On the server side, a thread in DetachedHANmingService is listening for discovery requests. When it receives a request, it responds with its own HA-JNDI address. On the client side, the client accepts the first response and then discontinues waiting for further responses.
Be sure to test scenarios where there's more than one client in the group at the same time. Maybe make a mock client that is as much as possible like the normal one except it doesn't disconnect from the group, thus letting you see what happens if it is in the group and receives the multicast request.
The request and response messages are typed so that a recipient can distinguish between them.
Currently a client won't respond to another client's request because it only issues requests and then blocks for a response. It will ignore non-response message types. I need to check the client implementation and ensure that it will continue listening for a response (up to the timeout threshold) if it receives another message type. Good point!
Definitely gotta have unit tests of that kind of thing. Otherwise, once you think of everything and get it all correct, a year from now I'll come along, make some tiny tweak and break something very subtle. :-)
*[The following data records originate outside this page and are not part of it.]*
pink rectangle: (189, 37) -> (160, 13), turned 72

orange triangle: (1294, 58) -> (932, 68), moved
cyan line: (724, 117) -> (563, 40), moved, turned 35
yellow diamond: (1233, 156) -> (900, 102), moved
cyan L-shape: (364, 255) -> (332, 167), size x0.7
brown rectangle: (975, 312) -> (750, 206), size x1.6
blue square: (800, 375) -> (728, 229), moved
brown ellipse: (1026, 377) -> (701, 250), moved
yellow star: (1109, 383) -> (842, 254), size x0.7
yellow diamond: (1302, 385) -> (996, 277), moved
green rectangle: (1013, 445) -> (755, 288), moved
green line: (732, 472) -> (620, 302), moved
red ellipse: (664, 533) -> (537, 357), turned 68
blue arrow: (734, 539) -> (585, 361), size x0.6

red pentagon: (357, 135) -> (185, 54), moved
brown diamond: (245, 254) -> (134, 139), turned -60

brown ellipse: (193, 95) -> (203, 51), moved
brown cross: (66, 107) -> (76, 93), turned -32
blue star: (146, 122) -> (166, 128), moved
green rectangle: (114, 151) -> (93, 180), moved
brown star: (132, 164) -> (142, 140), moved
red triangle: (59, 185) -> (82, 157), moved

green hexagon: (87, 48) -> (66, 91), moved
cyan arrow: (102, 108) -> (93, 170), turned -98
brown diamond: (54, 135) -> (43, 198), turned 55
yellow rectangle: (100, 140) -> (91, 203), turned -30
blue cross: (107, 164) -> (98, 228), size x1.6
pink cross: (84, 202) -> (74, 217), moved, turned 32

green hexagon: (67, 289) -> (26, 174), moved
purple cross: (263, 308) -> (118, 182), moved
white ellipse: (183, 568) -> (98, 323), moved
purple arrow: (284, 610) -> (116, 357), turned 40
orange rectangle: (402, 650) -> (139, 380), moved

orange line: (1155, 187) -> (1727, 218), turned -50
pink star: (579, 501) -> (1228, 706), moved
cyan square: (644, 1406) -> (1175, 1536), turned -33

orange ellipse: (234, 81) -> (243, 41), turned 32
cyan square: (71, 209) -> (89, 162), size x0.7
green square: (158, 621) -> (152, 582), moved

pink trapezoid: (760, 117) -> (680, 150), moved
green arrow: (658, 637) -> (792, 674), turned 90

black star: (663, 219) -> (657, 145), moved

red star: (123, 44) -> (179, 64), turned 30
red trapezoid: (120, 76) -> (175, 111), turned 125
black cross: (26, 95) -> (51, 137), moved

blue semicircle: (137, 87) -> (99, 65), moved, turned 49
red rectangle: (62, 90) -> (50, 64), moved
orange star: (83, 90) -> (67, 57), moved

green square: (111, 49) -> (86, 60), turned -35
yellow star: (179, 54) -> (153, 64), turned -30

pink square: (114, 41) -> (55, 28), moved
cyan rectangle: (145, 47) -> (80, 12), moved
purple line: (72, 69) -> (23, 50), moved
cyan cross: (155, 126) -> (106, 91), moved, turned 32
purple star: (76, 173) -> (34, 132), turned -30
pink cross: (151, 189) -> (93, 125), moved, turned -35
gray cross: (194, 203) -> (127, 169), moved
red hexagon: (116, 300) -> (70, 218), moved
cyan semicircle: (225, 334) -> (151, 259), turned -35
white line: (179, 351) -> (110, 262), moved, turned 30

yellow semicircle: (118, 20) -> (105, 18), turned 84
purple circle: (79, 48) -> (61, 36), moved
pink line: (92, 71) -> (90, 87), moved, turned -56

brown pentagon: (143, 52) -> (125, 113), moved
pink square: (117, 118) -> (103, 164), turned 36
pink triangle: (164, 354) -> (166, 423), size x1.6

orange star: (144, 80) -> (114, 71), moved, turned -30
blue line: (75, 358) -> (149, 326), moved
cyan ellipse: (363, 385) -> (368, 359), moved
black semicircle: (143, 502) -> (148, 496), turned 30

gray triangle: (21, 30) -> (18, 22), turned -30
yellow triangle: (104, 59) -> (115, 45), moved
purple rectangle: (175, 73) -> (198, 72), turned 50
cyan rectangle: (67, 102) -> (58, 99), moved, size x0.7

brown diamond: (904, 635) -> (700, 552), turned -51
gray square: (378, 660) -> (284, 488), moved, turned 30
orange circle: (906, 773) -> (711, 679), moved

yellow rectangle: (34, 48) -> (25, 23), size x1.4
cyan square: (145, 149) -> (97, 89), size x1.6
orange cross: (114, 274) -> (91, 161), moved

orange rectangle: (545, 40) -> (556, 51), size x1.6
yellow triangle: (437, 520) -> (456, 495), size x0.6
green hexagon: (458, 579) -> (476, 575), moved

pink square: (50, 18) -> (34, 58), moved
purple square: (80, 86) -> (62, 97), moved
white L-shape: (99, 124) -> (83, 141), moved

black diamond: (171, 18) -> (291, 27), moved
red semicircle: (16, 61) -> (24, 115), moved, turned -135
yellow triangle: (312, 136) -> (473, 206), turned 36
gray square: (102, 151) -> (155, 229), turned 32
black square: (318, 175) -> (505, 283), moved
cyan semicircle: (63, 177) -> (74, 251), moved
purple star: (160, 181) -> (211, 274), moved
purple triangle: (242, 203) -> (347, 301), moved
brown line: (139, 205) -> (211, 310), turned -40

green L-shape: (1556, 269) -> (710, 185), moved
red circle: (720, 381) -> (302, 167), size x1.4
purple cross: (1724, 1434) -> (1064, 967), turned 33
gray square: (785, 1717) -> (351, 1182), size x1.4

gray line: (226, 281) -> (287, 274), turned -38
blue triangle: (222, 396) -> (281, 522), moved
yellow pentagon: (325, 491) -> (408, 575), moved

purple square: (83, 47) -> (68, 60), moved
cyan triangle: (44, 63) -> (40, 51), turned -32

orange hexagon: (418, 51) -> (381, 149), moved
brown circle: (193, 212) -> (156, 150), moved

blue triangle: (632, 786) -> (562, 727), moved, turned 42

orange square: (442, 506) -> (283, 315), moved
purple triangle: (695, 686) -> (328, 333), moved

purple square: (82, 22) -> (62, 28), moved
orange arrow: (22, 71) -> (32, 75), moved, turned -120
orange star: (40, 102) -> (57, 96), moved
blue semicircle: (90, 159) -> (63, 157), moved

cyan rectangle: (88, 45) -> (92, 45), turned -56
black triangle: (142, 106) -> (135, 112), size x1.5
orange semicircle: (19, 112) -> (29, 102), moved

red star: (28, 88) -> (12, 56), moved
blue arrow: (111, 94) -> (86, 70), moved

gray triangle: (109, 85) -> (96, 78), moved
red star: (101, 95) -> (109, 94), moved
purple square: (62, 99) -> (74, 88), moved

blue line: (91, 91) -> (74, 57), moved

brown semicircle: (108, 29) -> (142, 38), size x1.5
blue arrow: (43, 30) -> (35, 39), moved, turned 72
BTW, just to document this thought in this thread -- earlier I mentioned ensuring the client is not the coordinator and then using state transfer. GMS has a disable_initial_coord flag that could be set to ensure a client isn't the coordinator. But this is an overly fragile approach, e.g. if someone uses a custom protocol stack and copies the same stack on client and server side, they won't have this flag set anymore. Your approach is better.
Here's a revised proposal.
1) Store the JGroups stack in a static variable so that it's accessible from the client and server implementation classes.
2) Leave the existing variables (multicast port/address, binding address) as is
so that they can be applied to the static stack when configuring the channel. This will give users the same view of AutoDiscovery that they currently have while replacing the implementation under the covers.
3) Once the multiplexer is available, review how it might be incorporated as an option. For example, it might be utilized in an alternative configuration scheme where the user can specify a multiplexed stack on the server side. In this case, the user would probably need to specify a comparable stack in the jndi.properties file using a new variable.
Bottom line here - JGroups-based AutoDiscovery would expose the same properties as the current implementation so the user's configuration options would be unchanged. New client and server variables that would offer the use of a JGroups stack instead of the default configuration would would be documented but not configured by default.
I'll proceed with the static variable stack and substitution of the existing configuration parameters as described. When the multiplexer is available, I'll revisit the implementation and revive this discussion if warranted.
On the testing side, there are already two small sets of tests for AutoDiscovery. The Naming module provides single node tests that exercise AutoDiscovery while the Clustering module provides a different set that uses multiple nodes. I'll see if it's possible to introduce a test where a client receives a request while waiting for a response.
The legacy auto discovery also needs to be implemented if this is going to make it into 4.0, and should be done as a reference anyway.
I don't see how this jgroups implementation is an immeadiate improvement in terms of ease of use and reliability. That needs to be proven.
We also need an integration with the remoting discovery capabilities since this is really going to be the mechanism for all proxies, including naming.